- **WORK TO COMPLETE**
Copy every line of the records below that contains the string "approx", matching case exactly.

[Collected data entries]
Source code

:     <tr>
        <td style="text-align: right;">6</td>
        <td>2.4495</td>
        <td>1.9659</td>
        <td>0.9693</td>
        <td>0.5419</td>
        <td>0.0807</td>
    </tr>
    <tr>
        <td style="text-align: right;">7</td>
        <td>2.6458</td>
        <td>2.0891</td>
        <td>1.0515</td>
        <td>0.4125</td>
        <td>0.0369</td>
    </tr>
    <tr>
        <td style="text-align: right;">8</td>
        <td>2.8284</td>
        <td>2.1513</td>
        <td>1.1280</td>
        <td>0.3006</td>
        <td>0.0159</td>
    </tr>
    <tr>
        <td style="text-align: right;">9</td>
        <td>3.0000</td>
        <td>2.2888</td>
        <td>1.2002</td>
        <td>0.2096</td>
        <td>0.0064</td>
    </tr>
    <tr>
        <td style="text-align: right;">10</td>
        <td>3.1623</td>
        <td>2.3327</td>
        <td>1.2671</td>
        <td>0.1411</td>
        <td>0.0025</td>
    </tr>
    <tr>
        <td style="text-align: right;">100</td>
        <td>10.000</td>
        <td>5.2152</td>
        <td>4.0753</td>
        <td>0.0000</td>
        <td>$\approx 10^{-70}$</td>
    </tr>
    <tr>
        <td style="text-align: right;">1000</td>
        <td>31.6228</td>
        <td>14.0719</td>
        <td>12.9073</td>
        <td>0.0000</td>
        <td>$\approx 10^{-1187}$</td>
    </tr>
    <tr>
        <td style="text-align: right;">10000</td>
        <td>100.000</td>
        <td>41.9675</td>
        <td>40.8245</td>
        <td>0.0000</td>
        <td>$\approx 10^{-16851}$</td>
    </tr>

- **FINAL ANSWER**
        <td>$\approx 10^{-70}$</td>
        <td>$\approx 10^{-1187}$</td>
        <td>$\approx 10^{-16851}$</td>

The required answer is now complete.